EXERCISE: Transcribe every entry that follows, word for word, and omit the images.

DATASET ENTRIES:
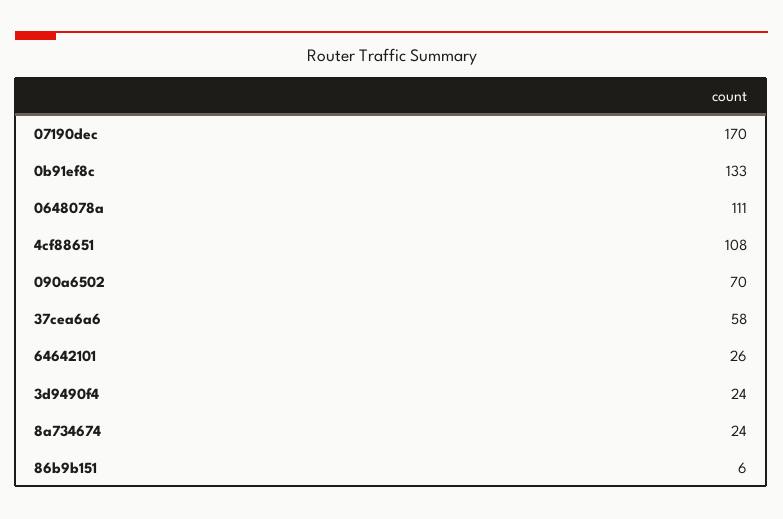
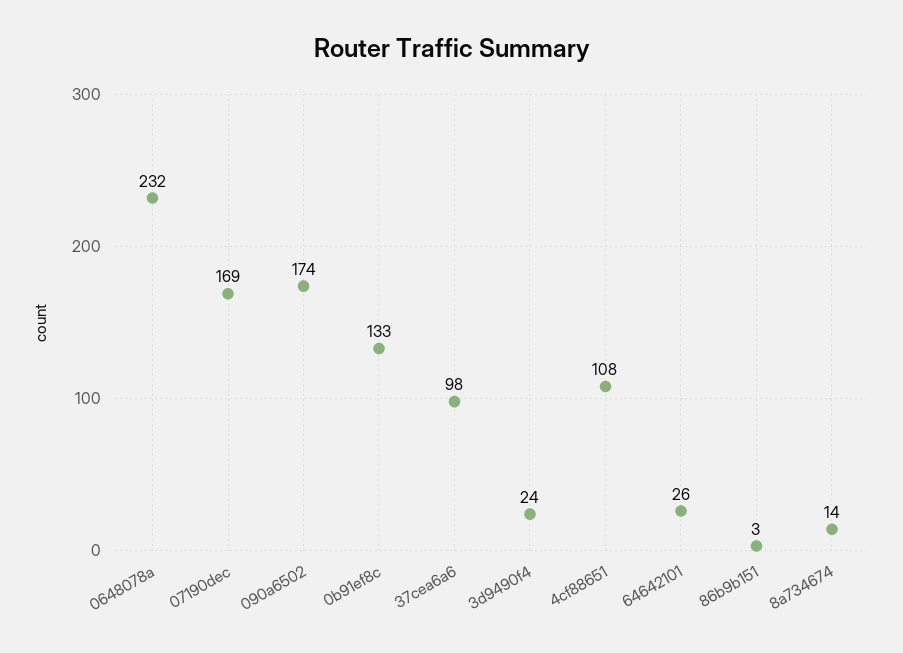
  {
-   "07190dec": 170,
+   "07190dec": 169,
    "0b91ef8c": 133,
-   "0648078a": 111,
+   "0648078a": 232,
    "4cf88651": 108,
-   "090a6502": 70,
+   "090a6502": 174,
-   "37cea6a6": 58,
+   "37cea6a6": 98,
    "64642101": 26,
    "3d9490f4": 24,
-   "8a734674": 24,
+   "8a734674": 14,
-   "86b9b151": 6
+   "86b9b151": 3
  }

ANSWER TO THE EXERCISE:
  {
-   "07190dec": 170,
+   "07190dec": 169,
    "0b91ef8c": 133,
-   "0648078a": 111,
+   "0648078a": 232,
    "4cf88651": 108,
-   "090a6502": 70,
+   "090a6502": 174,
-   "37cea6a6": 58,
+   "37cea6a6": 98,
    "64642101": 26,
    "3d9490f4": 24,
-   "8a734674": 24,
+   "8a734674": 14,
-   "86b9b151": 6
+   "86b9b151": 3
  }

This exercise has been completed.